TASK OBJECTIVE. Rewrite the listing, replacing "scientific name" with "binomial name" and leaving everything else unchanged. Leave out the pictures.

Begin PROVIDED RECORDS

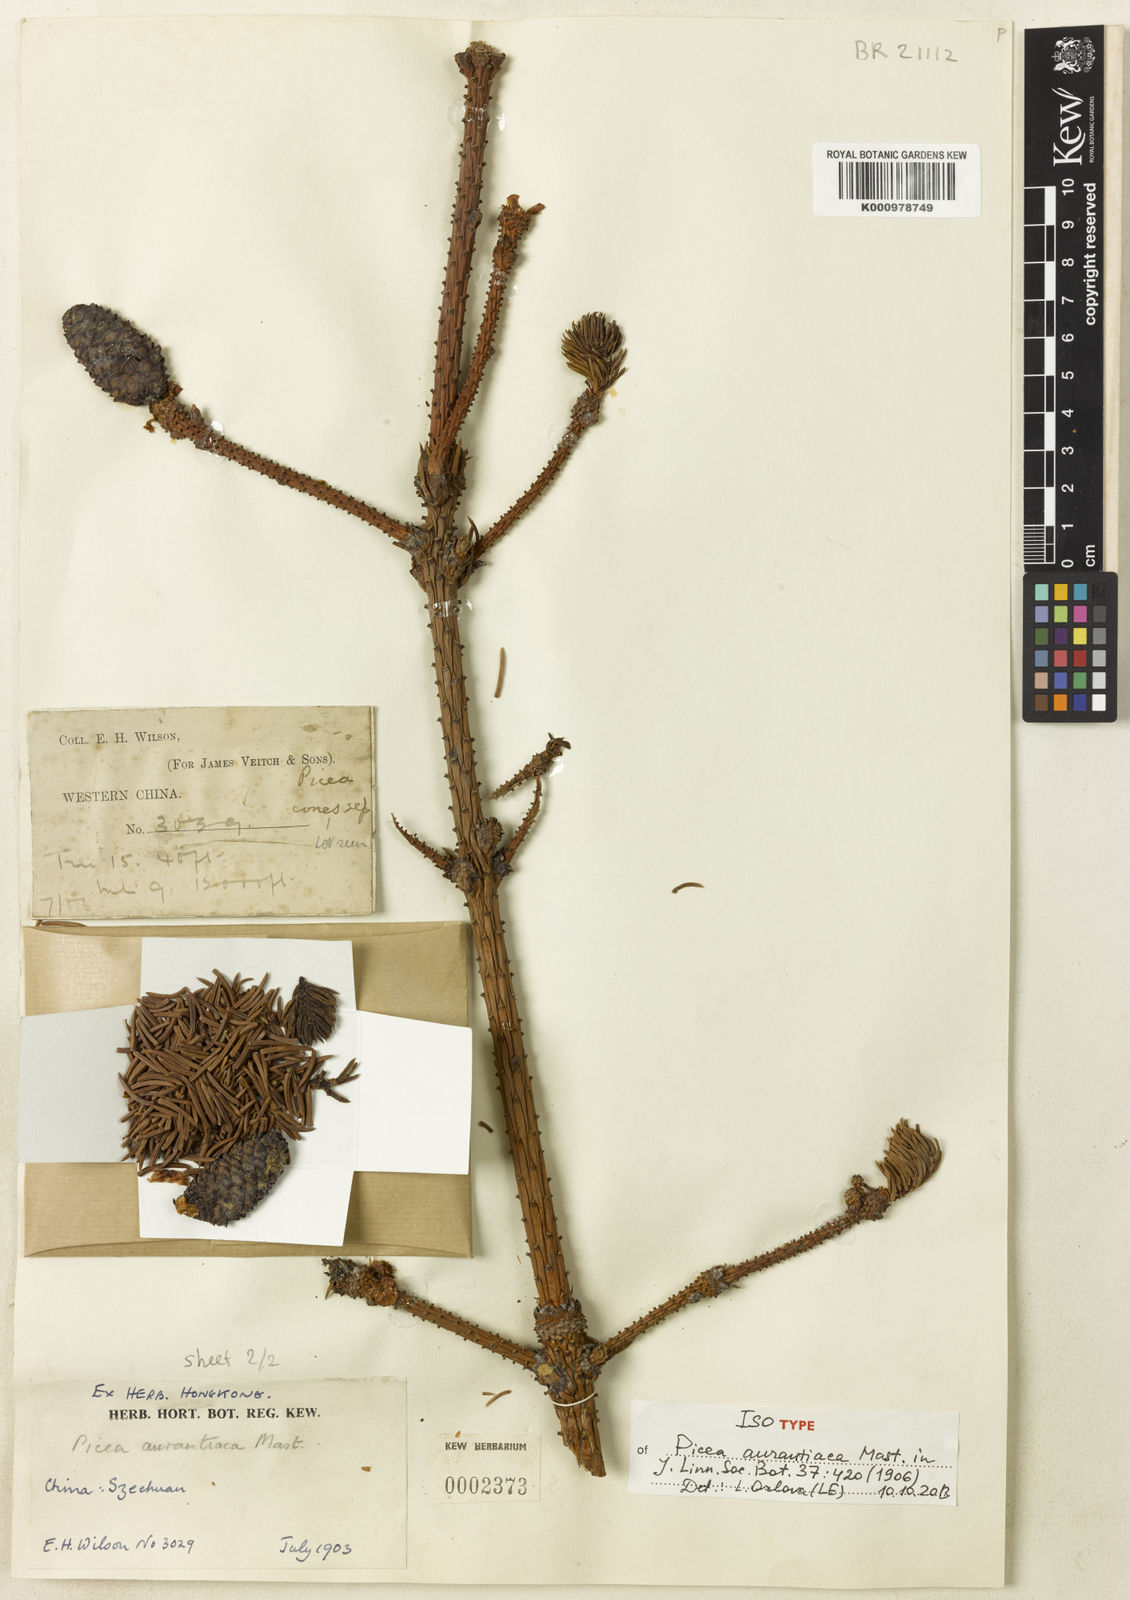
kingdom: Plantae
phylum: Tracheophyta
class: Pinopsida
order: Pinales
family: Pinaceae
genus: Picea
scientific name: Picea aurantiaca
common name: Orange spruce
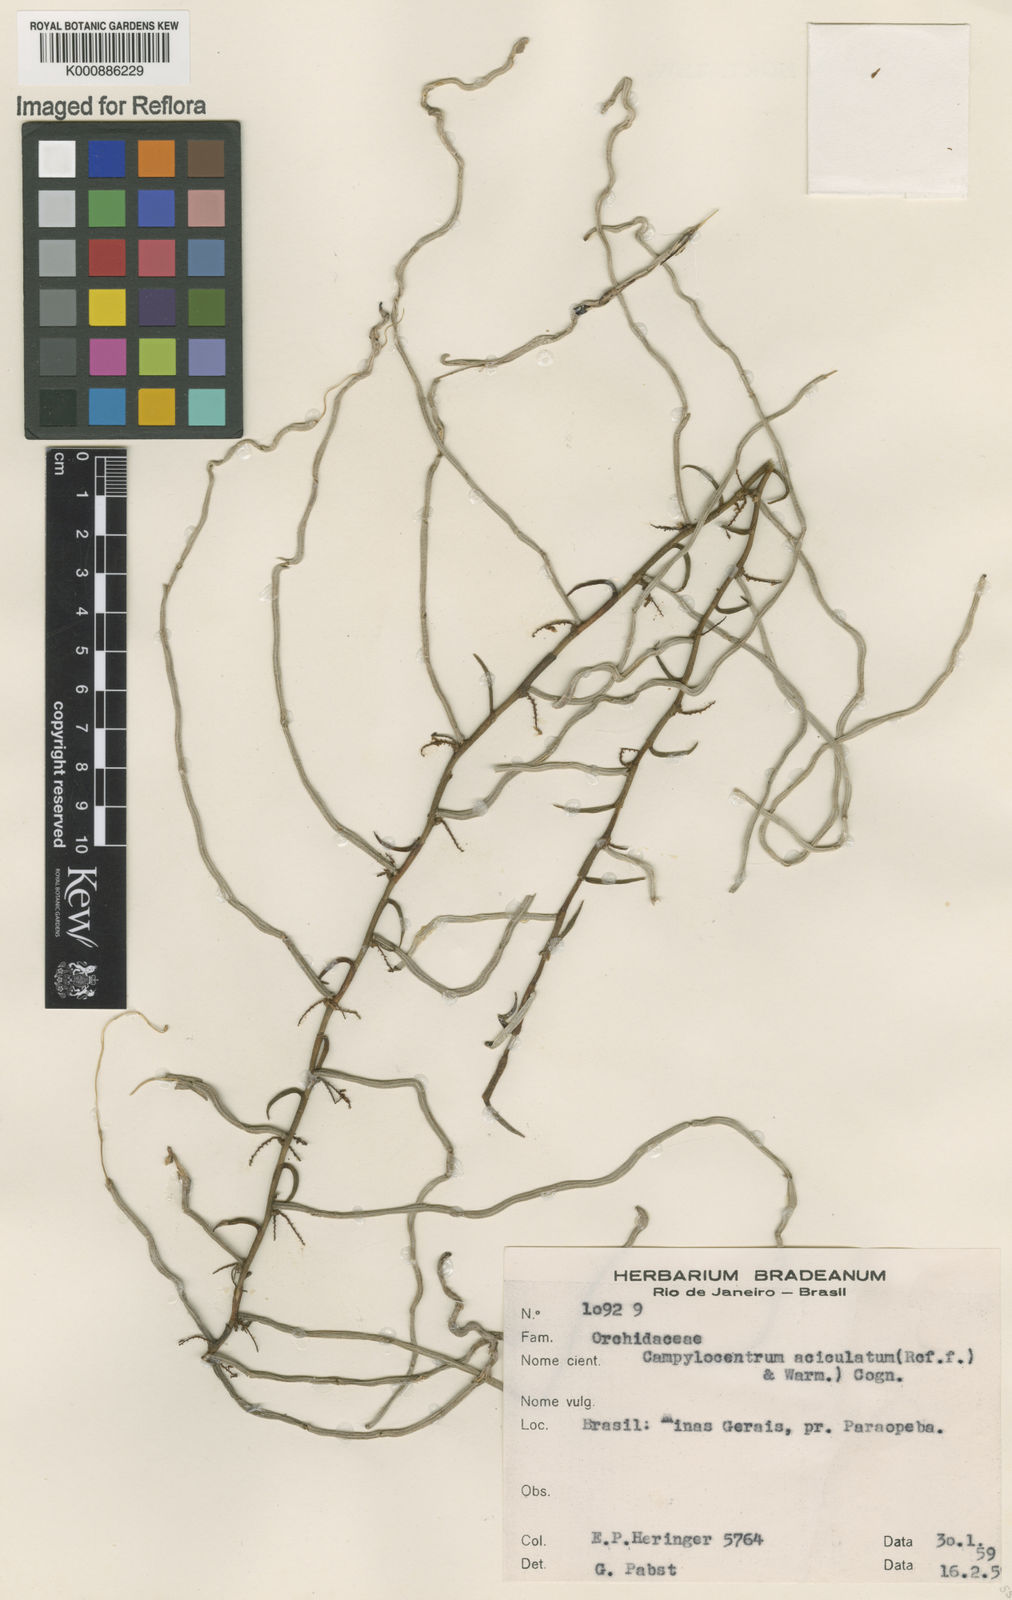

End PROVIDED RECORDS

FINAL ANSWER.
kingdom: Plantae
phylum: Tracheophyta
class: Pinopsida
order: Pinales
family: Pinaceae
genus: Picea
binomial name: Picea aurantiaca
common name: Orange spruce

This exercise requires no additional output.